Take 2: Historic Sites in More of This Year's Best Films
In an earlier post, we highlighted historic sites that play a role in this year's top Oscar-nominated flicks, but the past year also saw great films that received less attention from the Academy, or were not even nominated for any awards at all.
Below, we shine the spotlight on the historic sites that make an appearance in these under-appreciated works that nonetheless deserve recognition.
Nominated for: Actor in a Supporting Role
A spin-off of the four-decade-long Rocky series, Creed tells the story of an aspiring boxer who becomes a student of Rocky Balboa, a friend of his late father. Like Rocky, Creed features iconic shots of the hero running through Philadelphia’s 9th Street Italian Market.
The market's roots date back to the 1880s, and today, it lays claim to the title of the country's longest continually operating outdoor market.
"Straight Outta Compton"
Nominated for: Writing (Original Screenplay)
Meanwhile, the music biopic Straight Outta Compton chronicles the meteoric rise of N.W.A. from South-Central Los Angeles to hip-hop stardom during the 1980s.
Several of the cultural landmarks shown in the film are now gone, so others stood in for them during filming. Catch One, a recently closed disco, stands in for Dooto’s, the club where Dr. Dre and Ice Cube first performed.
Meanwhile, N.W.A. played their first official concert at Skateland USA, a skating rink and music venue in Compton. Because the structure had deteriorated, a different, but similar-looking one—Glendale’s Moonlight Rollerway—was used in the film.
Finally, in the scene where N.W.A. plays one of its most popular songs in defiance of the police, the Los Angeles Memorial Sports Arena stood in for Detroit's Joe Louis Arena.
"Love & Mercy"
Nominated for: Not nominated.
Another music biopic that features some historic scenery is Love & Mercy, the moving, true story of Brian Wilson, the songwriter, multi-instrumentalist, and vocalist of Beach Boys fame. In the last scene, Brian Wilson is shown performing at the Wilshire Ebell Theatre in Los Angeles. The theater was also used in many other films, such as The Social Network.

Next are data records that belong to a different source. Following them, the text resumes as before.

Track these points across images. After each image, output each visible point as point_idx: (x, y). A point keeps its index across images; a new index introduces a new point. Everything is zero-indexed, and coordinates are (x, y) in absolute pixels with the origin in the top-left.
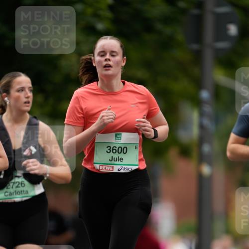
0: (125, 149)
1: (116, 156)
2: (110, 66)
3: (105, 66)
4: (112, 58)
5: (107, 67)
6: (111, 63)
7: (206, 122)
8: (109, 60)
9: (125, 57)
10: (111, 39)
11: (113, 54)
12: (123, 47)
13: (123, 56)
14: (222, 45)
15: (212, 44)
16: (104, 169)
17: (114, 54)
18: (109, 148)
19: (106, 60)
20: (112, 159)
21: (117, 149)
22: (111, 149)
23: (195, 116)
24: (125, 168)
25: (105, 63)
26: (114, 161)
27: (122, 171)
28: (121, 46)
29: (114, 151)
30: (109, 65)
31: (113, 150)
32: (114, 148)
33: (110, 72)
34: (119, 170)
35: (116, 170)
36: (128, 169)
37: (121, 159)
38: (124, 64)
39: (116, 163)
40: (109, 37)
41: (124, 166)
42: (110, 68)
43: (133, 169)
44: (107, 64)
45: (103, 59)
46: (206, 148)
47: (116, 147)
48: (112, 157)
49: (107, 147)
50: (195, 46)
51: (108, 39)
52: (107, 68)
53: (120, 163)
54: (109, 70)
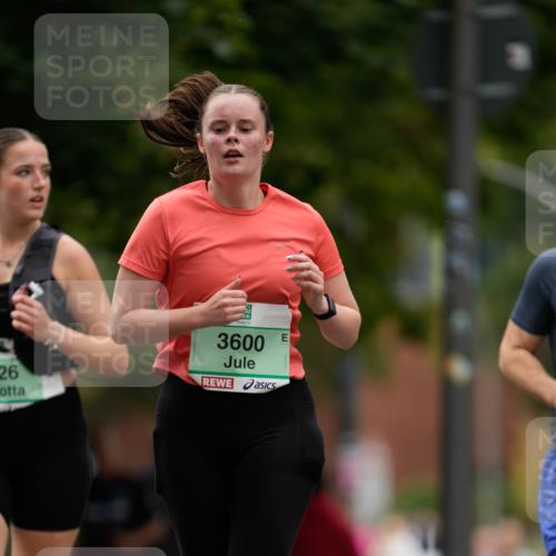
0: (260, 340)
1: (239, 355)
2: (239, 155)
3: (227, 155)
4: (242, 137)
5: (233, 156)
6: (239, 147)
7: (460, 262)
8: (236, 141)
9: (271, 132)
10: (239, 91)
11: (244, 127)
12: (267, 108)
13: (268, 129)
14: (495, 90)
15: (473, 89)
16: (212, 385)
17: (247, 126)
18: (223, 337)
19: (229, 141)
20: (231, 362)
21: (241, 340)
22: (229, 340)
23: (435, 248)
24: (259, 384)
25: (226, 148)
26: (236, 367)
27: (252, 390)
28: (263, 108)
29: (235, 345)
30: (237, 151)
31: (232, 341)
32: (236, 338)
33: (238, 168)
34: (245, 388)
35: (238, 388)
36: (267, 385)
37: (251, 364)
38: (268, 148)
39: (239, 371)
40: (234, 87)
41: (256, 380)
42: (238, 159)
43: (277, 386)
44: (230, 151)
45: (221, 138)
46: (460, 321)
47: (239, 336)
48: (231, 357)
49: (220, 336)
50: (436, 94)
51: (233, 91)
52: (232, 159)
53: (247, 371)
54: (236, 162)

Nominated for: Animated Feature Film
Charlie Kaufman’s Anomalisa was a truly groundbreaking production. Neither a children’s film nor a satire, the stop-motion animation feature deals with mature topics like loneliness, insecurity, and mid-life crisis.
In an early scene, the protagonist is in a taxi. Despite his disinterest, the cabbie bores him with detailed descriptions of how wonderful Cincinnati chili is, and how he can’t leave the city without trying it. Indeed, the Ohio metropolis is known for its unique chili.
Though these films may not have been front and center when it comes to Academy Award nominations, the stories they tell, and the historic places they highlight, are certainly worth discovering in more detail.